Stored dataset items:

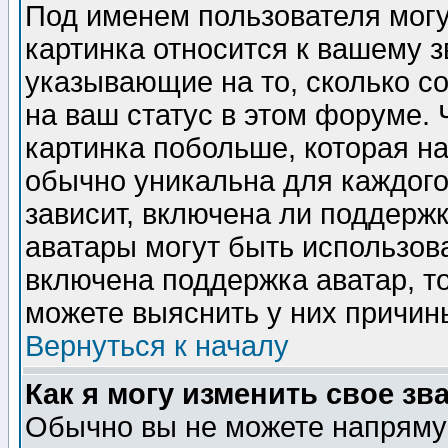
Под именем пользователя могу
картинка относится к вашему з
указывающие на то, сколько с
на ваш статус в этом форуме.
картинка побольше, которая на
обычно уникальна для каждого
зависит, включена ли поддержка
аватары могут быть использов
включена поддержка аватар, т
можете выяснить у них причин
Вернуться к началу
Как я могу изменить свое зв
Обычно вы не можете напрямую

About this exercise: Pull every line containing "картинка" out of the data above.

Answer section:
картинка относится к вашему з
картинка побольше, которая на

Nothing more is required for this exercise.